The jewelry world is defined by certain enduring word associations. Diamonds and their brilliance, gold and its shine but most specially, pearls and their luster. Wherever there is talk of pearls, luster quickly becomes the focal point of the discussion.
There are different ways to describe a pearl’s luster – mirror-like, glassy, sharp, metallic, silky, satiny, waxy and the much dreaded, dull. Even within pearls, as a gem category, different types of pearls exhibit their own distinctive luster. The luster of a gem-quality freshwater pearl is softer and silkier when compared to the very shiny luster of a gem-quality Akoya pearl. In fact, the Hanadama Akoya pearls have such exceptionally strong, very high-wattage luster that no other cultured pearl comes close to it. Tahitian pearls have great luster too, but it has a satiny, luxurious rather than a metallic quality to it. South Sea pearls, by comparison, both white and golden, have a deep lustrous glow, such that it seems as if these pearls are lit from within.
Akoya Pearl Necklace, 7.0-7.5 mm, AAA Quality, Pearls of Joy
According to the GIA (Gemological Institute of America), luster might be the most important of the seven factors that are used to determine the value of a pearl. For instance, a strand of pearls with some blemishes but with sharp, attractive luster will be more valuable as compared to a clean strand with low luster, if all other things are equal. This is because luster can easily be seen and assessed by the naked eye, without requiring any special tools. And it is one of the first things that a person, consciously or subconsciously, notices about pearls.

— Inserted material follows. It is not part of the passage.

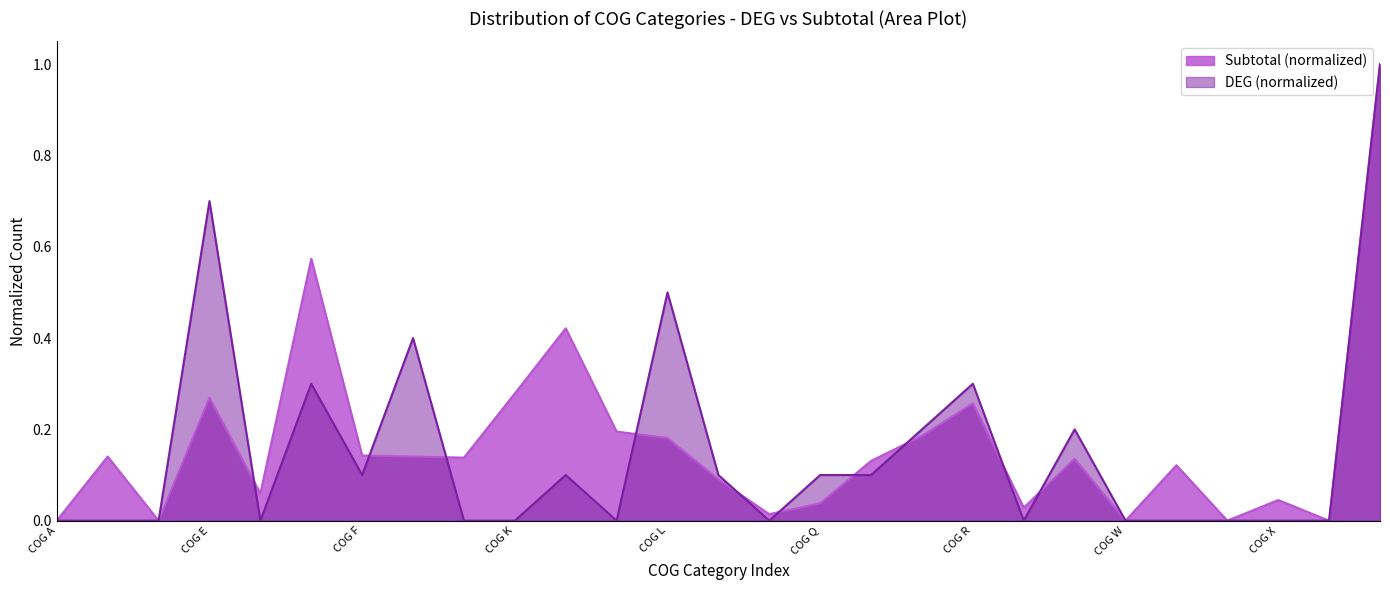

The DEG series shows 0.4 at COG U. True or false?

False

Very simply, luster is the quality and quantity of light that is reflected off, and from just under, the surface of a pearl. An easy way to assess the luster of a pearl is by looking at the image reflected on its surface. GIA has established the following continuum to explain why some pearls are graded as high luster and others as dull:
• Excellent luster means that the image reflections on the surface of the pearl are bright, crisp and very sharp
• For pearls with very good luster, while the image reflections remain bright, they may be just shy of being very sharp
• Good luster means that the image reflections may be bright but they are not sharp; in fact, the edges may be blurred
• For pearls with fair luster, the image reflections are weak and blurred and the pearl itself may not appear very bright
• Finally, poor luster is seen when the image reflections are dim, diffused and very blurred
The luster of a pearl is intimately related to the way light interacts with a pearl. In this regard, the thickness and quality of a pearl’s nacre becomes especially important. When we describe luster as the shine or glow of a pearl, what we are talking about is refraction or how well the light beams break up when going through the concentric inner layers of nacre and then get directed back to the viewer. The round shape of a pearl acts as a convex mirror, reflecting light so that it seems as if the light is coming from within the pearl.

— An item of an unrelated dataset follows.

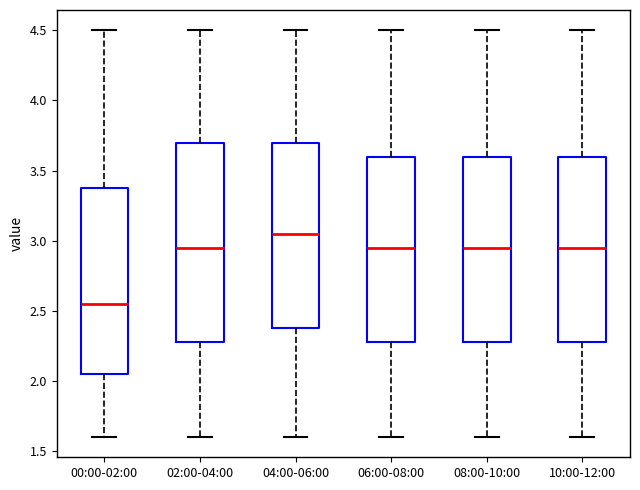

Where does the upper whisker of the box for 02:00-04:00 end on the y-axis? The values are not printed on the chart, so give them approximately, as read against the axis.

4.50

This process of refraction also gives pearls their unique iridescence or orient. Layers of nacre act like microscopic prisms, breaking light as it is reflected back, and in the process creating colorful, secondary colors that appear to skim on the surface of the pearls. Pearls with thin nacre appear chalky and lifeless, while those with thick nacre have a rich glow and many will also have secondary “overtone” colors, shimmering on their surface. The thickness of nacre depends on the type of pearl (many freshwater pearls are all nacre as compared to saltwater pearls which are bead-nucleated) and on how long the oyster stays in water (with longer durations yielding thicker nacre).
Luster is also affected by the surface condition of a pearl. Pitted or blemished pearls will have lower luster as compared to pearls with smooth, unbroken surfaces. This is because the interaction of light with the layers of nacre is disrupted by the pits and cracks on the surface of the pearl.
White South Sea Pearl 'Ryler' Earrings, Pearls of Joy
Luster, in pearls, has a special pull. It attracts and captivates and makes us want to reach out and touch these iridescent gems. But why is it that jewelry aficionados are drawn to luster, that bright, highly lustrous pearls are always preferred over those that are dull and dim? The answer, to some extent, can be found in evolutionary science and psychology. Humans have always been attracted to shiny, glossy things. This preference is a natural, survival instinct connected to our innate need for water, shiny and life-giving. Hence, the one thing, that sets high quality pearls apart is their luster. The more lustrous a pearl, the more attractive it is, not just because of its perceived value but even at a deeper, psychological level.
Pearls with high luster have a glossy sheen which reflects images sharply and brightly. In addition, these pearls seem to glow from within and exhibit a myriad of different secondary colors or overtones on their surface. These qualities add to the value of the pearls, at an economic and psychological level. Conversely, pearls with poor luster appear lifeless and dull. Whether you are buying pearls for yourself or as a piece of jewelry you would like to pass on to your children, you can never go wrong by going for high, excellent luster.